Die temporäre Schließung des Brühler Schlossparkes 2020 aufgrund der durch Trockenheit verursachten Baumschäden hat die Dringlichkeit ökologischer Belange besonders deutlich gemacht. Die vorliegenden Planungen verstoßen mit ihren immensen Eingriffen in die kulturgeschichtlich bedeutsame Landschaft der Pufferzone insbesondere gegen die von den Vertragsstaaten eingegangene Verpflichtung „dafür Sorge tragen, dass biologische und kulturelle Vielfalt sowie Ökosystemleistungen für Menschen, die zu ökologischer Nachhaltigkeit beitragen, innerhalb der Welterbegüter, in deren Pufferzonen und im weiteren Umfeld geschützt und gefördert werden.“(Richtlinienpapier 2015, S. 5)
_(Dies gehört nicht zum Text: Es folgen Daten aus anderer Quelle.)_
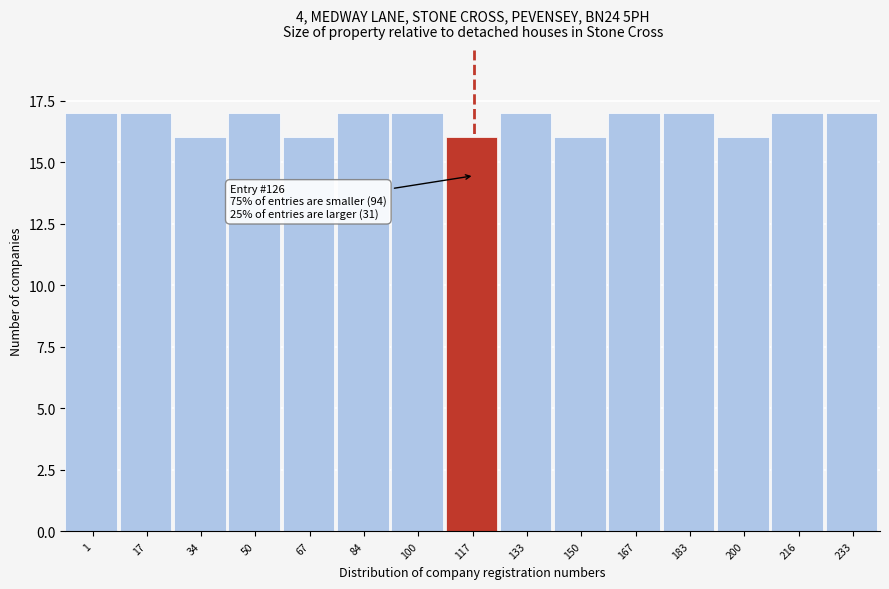

Reading left to right, extract all data points from this chart.

1=17	17=17	34=16	50=17	67=16	84=17	100=17	117=16	133=17	150=16	167=17	183=17	200=16	216=17	233=17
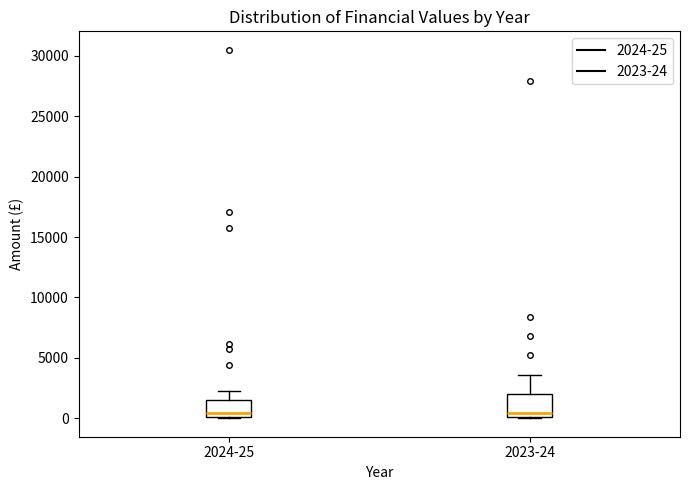

Reading left to right, transcribe this box plot: for each box, give where its median line is, the range the box spans, and where its two whiskers end, as read against the y-axis. The values are not printed on the chart, so give them approximately, as read against the axis.

2024-25: median 500, box 0 to 1500, whiskers 0 to 2500
2023-24: median 500, box 0 to 2000, whiskers 0 to 3500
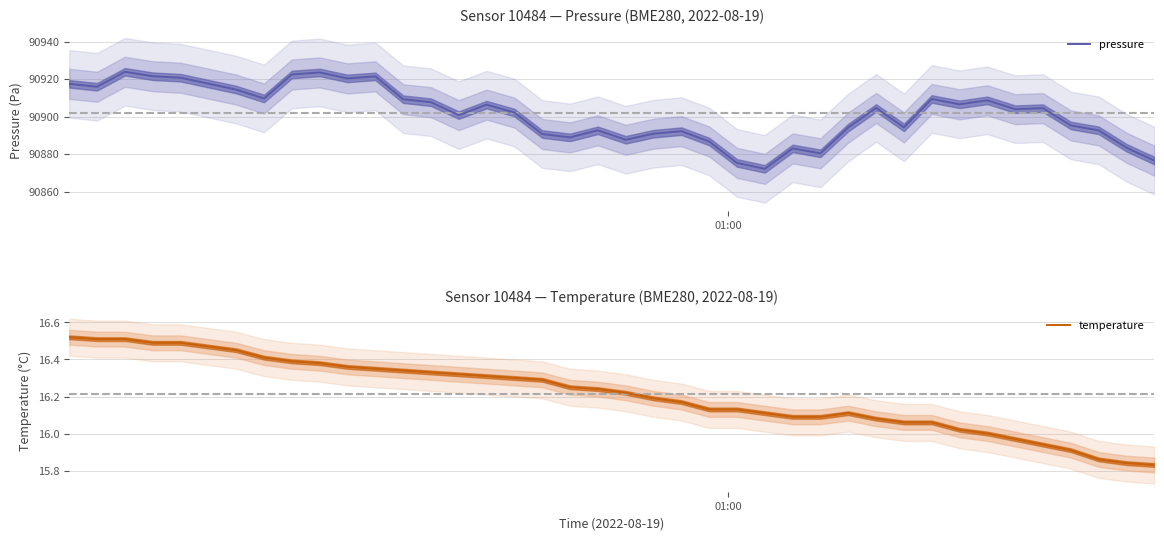

What is the average value of the pressure series?

90901.8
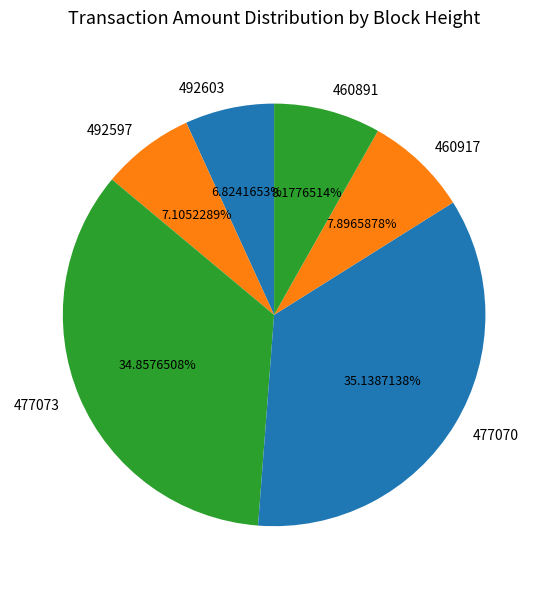

How many slices are in this pie chart?

6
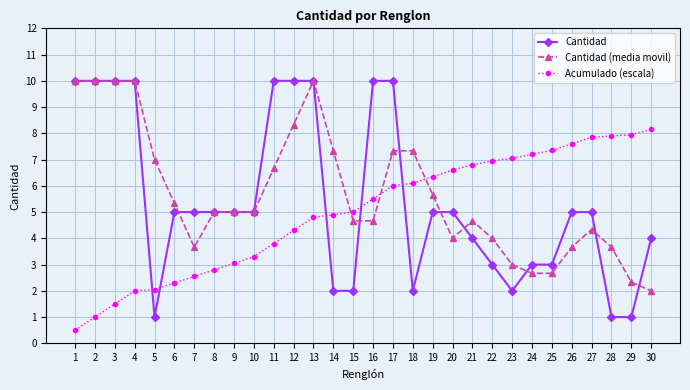

At how many categories does at least one series exceed 1?

30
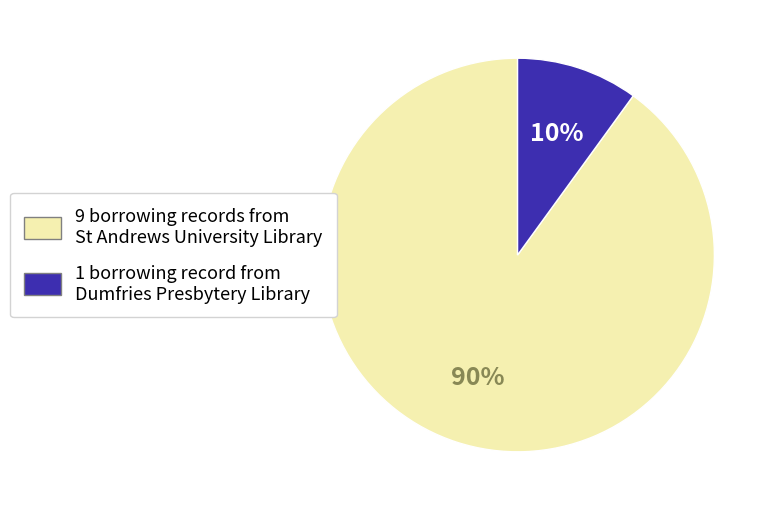

Is there any slice that represents more than half of the pie?

Yes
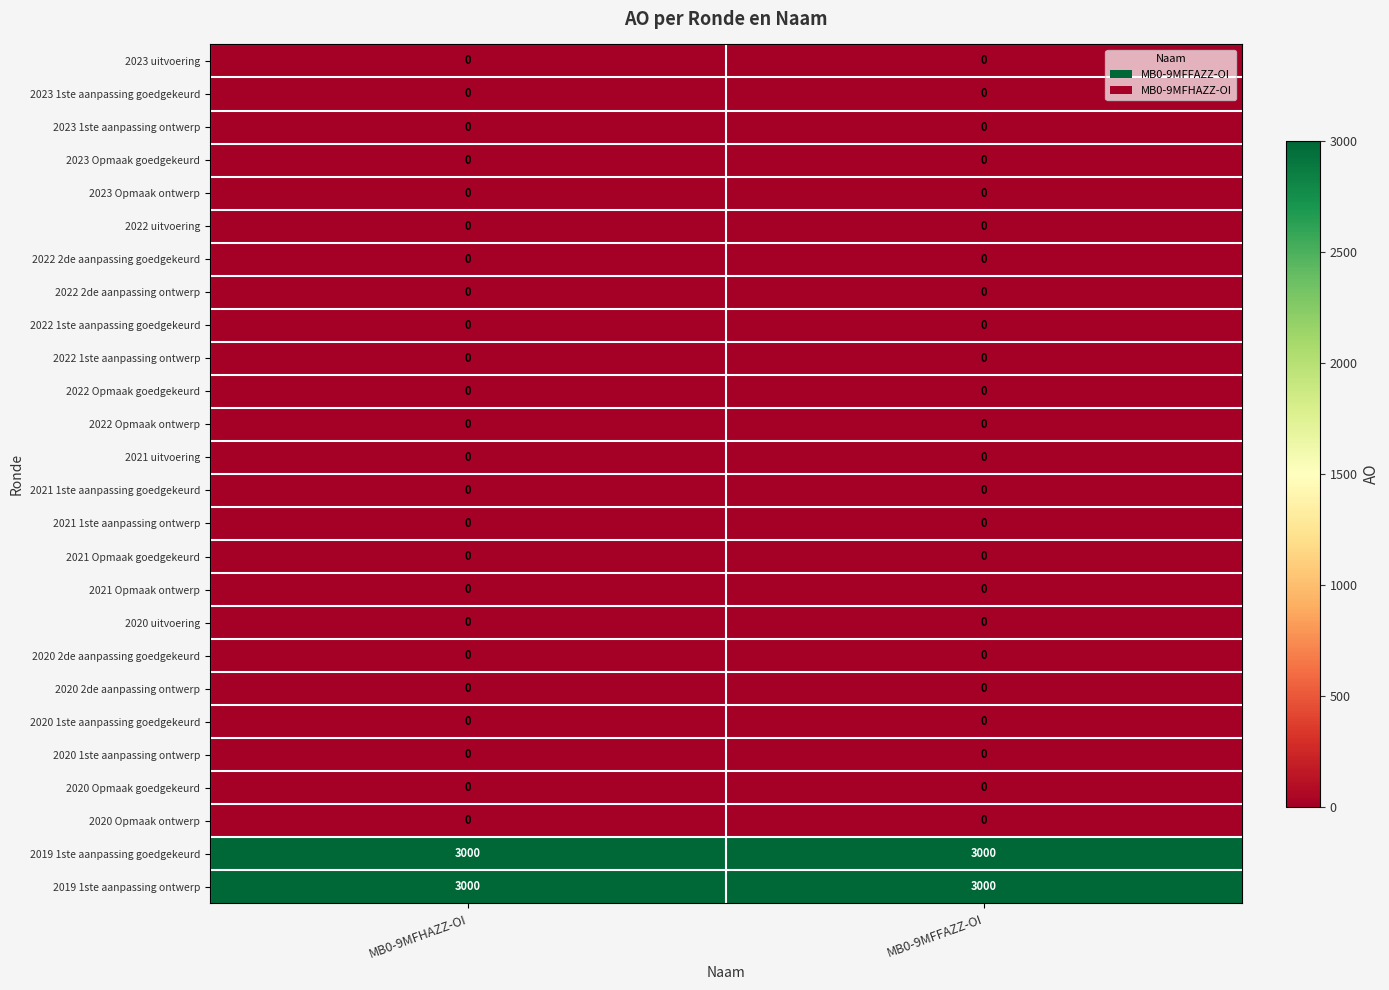

What is the maximum value shown in the chart?

3000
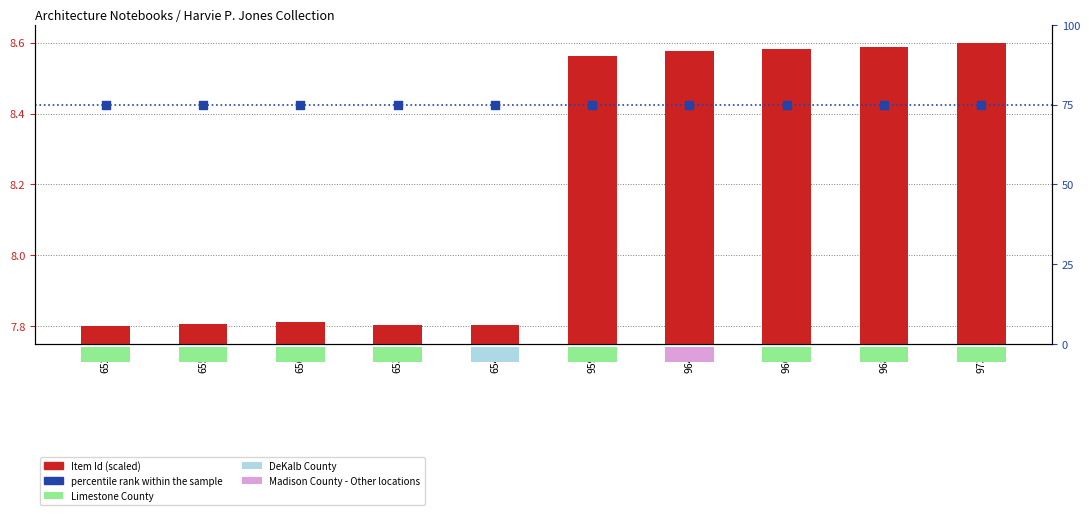

At which category is the sum across all series the highest?

9738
Die Stadt Brühl profitiert seit Jahrzehnten von der Welterbestätte und steht, auch wenn sie nicht als Eigentümer die Kosten zu tragen hat, als Teil der staatlichen Verwaltung gleichfalls in der Verantwortung für das Welterbe. Die Entwicklung eines nachhaltigen örtlichen Tourismuskonzeptes ist dabei vorrangige Aufgabe der städtischen Kommune.
Angesichts der gravierenden Einwirkungen auf das Welterbe der Schlösser Augustusburg und Falkenlust verweisen wir für alle Baumaßnahmen auf die Verpflichtung nach §172 der Operational Guidelines / Durchführungsrichtlinien zur Welterbekonvention. Wir erinnern Sie daran, dass die Mitgliedstaaten eine Verpflichtung gegenüber der Weltgemeinschaft übernommen haben, „alles in ihrer Macht stehende zu tun“, um die Welterbestätten auf ihrem Territorium als gemeinsames Erbe der gesamten Menschheit zu schützen und zu bewahren. Wir fordern Sie auf, dieser Verpflichtung nachzukommen und eine Bebauung des in Frage stehenden Areals nicht zuzulassen.